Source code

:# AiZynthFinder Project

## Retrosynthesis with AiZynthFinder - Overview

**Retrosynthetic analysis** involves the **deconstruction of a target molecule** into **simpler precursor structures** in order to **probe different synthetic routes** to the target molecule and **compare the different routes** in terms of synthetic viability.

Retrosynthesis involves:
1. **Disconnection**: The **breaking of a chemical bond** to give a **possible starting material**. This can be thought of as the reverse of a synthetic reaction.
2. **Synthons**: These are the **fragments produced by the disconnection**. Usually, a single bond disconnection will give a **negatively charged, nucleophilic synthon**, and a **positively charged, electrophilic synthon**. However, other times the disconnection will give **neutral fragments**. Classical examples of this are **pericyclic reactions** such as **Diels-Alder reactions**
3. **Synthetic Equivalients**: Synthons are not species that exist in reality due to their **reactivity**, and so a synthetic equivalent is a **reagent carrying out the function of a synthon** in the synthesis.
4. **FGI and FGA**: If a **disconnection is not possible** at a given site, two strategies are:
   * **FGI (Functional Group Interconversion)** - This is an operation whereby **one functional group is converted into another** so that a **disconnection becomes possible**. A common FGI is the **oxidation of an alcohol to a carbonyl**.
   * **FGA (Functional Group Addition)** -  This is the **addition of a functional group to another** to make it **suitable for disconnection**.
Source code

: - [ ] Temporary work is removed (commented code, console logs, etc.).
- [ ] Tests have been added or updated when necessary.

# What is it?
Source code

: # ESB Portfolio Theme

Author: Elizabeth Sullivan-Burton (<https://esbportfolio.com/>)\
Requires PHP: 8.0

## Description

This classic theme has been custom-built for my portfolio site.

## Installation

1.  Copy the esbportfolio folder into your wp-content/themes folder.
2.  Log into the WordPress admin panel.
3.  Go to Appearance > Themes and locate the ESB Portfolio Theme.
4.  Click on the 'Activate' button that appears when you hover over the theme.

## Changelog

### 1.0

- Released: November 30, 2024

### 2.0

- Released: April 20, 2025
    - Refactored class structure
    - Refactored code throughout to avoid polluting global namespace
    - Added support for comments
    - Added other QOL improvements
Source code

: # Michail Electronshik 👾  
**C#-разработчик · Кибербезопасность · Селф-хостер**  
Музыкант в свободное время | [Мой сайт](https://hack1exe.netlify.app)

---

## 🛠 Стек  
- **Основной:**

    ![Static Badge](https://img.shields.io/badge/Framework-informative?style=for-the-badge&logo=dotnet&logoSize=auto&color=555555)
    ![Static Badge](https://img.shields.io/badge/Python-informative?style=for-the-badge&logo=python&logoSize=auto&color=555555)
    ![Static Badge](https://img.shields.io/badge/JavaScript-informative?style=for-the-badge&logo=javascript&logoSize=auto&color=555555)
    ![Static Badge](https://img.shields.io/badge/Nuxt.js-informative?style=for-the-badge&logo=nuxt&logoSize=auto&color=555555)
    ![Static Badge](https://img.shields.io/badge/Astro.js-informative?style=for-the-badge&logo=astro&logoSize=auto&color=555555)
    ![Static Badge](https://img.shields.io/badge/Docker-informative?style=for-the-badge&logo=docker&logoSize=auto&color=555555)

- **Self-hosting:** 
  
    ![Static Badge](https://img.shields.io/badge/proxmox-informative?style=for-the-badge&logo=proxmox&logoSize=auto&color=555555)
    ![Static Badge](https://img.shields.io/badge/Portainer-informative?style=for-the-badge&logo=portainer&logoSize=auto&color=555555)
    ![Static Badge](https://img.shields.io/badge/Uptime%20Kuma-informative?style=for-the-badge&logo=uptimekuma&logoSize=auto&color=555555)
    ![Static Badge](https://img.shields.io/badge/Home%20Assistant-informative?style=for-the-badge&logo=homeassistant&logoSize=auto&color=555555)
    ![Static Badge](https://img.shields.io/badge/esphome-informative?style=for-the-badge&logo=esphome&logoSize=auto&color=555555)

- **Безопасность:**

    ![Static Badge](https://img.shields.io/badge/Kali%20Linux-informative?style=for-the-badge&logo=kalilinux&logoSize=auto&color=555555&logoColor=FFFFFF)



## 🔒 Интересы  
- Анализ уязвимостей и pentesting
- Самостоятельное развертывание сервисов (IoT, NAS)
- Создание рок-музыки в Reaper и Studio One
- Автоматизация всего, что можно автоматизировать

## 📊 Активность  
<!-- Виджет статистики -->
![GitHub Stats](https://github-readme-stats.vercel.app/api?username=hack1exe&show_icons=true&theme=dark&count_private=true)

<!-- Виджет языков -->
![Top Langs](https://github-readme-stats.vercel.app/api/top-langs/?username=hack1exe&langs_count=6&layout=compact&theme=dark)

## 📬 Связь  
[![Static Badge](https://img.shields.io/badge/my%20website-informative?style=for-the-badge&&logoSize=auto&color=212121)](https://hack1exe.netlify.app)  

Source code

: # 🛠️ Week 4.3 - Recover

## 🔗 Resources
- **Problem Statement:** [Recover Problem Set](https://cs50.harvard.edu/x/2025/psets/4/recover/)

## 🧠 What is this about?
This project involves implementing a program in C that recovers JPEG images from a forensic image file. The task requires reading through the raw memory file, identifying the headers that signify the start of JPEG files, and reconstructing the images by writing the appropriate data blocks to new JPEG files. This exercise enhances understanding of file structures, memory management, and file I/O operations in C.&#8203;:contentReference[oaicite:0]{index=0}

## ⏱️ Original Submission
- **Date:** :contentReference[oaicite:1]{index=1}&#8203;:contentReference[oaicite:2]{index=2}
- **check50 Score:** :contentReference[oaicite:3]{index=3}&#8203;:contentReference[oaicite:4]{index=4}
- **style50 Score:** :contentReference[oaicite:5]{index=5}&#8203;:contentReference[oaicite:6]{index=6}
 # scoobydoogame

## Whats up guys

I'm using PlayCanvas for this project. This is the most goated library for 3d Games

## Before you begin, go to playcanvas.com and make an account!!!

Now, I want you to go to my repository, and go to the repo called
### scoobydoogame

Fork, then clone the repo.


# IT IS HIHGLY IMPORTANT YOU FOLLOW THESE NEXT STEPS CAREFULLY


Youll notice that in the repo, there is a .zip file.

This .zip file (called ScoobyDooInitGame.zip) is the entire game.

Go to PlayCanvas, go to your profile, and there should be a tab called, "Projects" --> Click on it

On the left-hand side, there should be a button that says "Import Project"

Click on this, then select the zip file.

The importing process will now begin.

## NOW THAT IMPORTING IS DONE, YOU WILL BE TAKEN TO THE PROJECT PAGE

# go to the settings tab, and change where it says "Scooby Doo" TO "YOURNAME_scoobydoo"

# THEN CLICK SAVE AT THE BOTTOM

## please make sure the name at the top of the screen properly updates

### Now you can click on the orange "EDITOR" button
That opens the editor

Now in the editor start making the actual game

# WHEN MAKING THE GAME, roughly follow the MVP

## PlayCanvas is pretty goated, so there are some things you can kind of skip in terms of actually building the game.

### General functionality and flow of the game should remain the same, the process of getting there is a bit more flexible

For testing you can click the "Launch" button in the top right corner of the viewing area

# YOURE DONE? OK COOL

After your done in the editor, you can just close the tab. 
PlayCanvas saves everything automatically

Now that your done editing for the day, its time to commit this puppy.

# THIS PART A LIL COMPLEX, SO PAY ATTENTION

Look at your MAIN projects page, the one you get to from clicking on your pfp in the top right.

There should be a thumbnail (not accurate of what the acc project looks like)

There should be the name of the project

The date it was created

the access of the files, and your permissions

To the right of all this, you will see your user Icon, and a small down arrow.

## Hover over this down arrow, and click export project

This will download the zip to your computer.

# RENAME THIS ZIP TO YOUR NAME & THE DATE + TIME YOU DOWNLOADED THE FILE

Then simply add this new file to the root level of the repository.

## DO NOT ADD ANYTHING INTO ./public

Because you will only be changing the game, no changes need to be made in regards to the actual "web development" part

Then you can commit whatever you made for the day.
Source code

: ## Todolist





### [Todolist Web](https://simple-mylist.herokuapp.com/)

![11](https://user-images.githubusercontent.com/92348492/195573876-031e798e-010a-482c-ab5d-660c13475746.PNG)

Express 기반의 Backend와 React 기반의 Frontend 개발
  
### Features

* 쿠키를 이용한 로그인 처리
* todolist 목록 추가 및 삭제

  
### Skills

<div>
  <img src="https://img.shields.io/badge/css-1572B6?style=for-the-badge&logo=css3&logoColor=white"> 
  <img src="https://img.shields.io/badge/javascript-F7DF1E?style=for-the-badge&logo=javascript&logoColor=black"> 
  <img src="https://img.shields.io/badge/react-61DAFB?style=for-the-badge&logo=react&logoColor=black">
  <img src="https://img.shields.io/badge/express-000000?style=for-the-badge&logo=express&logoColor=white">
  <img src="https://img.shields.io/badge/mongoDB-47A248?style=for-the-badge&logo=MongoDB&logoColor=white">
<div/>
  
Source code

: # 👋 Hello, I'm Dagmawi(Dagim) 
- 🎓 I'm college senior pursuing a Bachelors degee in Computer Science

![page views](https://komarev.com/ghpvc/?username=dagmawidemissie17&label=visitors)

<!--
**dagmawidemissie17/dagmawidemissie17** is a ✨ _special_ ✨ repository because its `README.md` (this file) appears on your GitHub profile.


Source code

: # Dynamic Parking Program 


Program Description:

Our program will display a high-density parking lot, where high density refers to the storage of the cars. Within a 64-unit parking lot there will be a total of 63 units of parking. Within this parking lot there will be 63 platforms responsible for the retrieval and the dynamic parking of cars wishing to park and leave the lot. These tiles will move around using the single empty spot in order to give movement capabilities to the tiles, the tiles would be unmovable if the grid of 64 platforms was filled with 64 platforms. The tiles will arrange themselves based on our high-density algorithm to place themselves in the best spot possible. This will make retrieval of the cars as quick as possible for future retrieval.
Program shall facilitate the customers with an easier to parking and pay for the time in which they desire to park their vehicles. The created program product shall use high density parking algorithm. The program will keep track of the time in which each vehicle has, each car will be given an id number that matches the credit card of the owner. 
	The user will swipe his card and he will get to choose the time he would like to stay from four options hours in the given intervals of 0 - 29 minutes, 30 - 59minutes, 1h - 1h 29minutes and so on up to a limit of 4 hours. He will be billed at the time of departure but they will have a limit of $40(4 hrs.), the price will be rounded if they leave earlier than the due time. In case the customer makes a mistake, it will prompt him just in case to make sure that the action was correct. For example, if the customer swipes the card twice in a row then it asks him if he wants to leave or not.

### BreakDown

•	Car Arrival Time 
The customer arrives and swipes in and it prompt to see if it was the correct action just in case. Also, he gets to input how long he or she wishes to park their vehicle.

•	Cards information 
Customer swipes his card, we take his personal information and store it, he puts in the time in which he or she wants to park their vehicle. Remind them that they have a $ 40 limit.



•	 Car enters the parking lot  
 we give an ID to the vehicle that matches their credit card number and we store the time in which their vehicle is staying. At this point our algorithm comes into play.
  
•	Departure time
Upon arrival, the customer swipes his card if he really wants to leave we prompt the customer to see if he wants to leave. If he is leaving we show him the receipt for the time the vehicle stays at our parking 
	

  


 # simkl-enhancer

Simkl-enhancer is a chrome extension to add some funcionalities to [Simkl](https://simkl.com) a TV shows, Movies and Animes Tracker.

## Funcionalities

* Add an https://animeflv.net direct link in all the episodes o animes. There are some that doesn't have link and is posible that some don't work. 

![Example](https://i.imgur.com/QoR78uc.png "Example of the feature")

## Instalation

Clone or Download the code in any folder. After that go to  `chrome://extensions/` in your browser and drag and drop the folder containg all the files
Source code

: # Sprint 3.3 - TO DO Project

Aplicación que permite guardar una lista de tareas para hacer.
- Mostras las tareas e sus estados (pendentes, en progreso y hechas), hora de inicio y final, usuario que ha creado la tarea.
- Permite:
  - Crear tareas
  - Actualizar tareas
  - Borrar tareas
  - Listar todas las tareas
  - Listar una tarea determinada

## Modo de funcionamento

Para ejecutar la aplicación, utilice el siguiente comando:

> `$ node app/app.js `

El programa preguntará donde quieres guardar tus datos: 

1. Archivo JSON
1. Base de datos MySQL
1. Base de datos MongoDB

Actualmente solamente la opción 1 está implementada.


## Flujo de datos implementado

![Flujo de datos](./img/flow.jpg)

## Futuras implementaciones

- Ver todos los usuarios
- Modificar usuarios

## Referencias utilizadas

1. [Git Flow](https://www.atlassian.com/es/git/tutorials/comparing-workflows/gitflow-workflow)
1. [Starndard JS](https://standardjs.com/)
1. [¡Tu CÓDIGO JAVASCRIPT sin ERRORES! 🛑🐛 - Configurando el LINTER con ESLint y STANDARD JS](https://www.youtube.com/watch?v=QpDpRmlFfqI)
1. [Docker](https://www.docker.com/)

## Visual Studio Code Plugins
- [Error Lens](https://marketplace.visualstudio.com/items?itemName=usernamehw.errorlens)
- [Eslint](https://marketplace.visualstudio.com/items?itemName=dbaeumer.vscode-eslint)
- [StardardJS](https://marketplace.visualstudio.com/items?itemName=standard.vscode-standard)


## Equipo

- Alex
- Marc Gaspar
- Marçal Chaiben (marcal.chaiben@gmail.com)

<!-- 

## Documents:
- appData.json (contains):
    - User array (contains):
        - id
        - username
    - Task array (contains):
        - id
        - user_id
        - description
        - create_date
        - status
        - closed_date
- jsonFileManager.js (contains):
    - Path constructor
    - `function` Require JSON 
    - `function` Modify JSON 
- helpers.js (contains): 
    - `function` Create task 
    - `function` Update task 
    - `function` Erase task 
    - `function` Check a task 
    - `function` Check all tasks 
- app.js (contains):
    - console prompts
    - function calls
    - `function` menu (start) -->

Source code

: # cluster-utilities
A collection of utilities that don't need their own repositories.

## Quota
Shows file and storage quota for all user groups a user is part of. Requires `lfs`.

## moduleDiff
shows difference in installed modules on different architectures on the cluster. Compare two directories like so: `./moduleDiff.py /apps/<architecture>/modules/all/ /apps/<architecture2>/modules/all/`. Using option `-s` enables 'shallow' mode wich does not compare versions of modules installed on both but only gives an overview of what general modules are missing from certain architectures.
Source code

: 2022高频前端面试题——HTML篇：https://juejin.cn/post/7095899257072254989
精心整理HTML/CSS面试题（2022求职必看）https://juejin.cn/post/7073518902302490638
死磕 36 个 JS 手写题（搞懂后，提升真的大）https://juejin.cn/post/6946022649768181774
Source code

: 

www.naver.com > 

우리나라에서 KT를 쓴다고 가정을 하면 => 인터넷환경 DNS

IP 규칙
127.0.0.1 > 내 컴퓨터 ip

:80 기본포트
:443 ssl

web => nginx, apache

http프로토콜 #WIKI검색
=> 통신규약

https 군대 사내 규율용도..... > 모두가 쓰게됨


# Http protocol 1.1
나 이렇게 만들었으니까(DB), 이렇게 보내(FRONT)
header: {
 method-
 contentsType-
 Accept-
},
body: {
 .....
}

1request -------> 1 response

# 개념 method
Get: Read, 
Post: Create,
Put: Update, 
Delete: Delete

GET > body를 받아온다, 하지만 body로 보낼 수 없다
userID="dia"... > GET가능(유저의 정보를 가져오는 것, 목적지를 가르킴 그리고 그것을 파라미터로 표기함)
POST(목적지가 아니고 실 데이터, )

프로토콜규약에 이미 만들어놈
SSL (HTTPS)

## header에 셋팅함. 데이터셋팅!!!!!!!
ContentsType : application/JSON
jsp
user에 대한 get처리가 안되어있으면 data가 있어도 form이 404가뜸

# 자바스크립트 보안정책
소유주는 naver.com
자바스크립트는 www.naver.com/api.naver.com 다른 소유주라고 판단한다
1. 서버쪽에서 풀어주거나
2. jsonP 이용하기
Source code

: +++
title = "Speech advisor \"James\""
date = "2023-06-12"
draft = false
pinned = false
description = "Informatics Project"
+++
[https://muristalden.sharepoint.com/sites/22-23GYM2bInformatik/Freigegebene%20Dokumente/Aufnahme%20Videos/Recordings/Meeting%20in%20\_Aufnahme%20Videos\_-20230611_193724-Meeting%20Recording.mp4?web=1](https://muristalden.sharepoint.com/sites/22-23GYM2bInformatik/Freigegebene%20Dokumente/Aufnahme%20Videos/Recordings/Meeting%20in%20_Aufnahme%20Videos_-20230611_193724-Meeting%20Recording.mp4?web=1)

- _Assignment_:
Write out the lines of the records from the one containing "## NOW THAT" through the one containing "### General functionality", inclusive, replacing "orange" with "green" and changing nothing else.

- _Task response_:
## NOW THAT IMPORTING IS DONE, YOU WILL BE TAKEN TO THE PROJECT PAGE

# go to the settings tab, and change where it says "Scooby Doo" TO "YOURNAME_scoobydoo"

# THEN CLICK SAVE AT THE BOTTOM

## please make sure the name at the top of the screen properly updates

### Now you can click on the green "EDITOR" button
That opens the editor

Now in the editor start making the actual game

# WHEN MAKING THE GAME, roughly follow the MVP

## PlayCanvas is pretty goated, so there are some things you can kind of skip in terms of actually building the game.

### General functionality and flow of the game should remain the same, the process of getting there is a bit more flexible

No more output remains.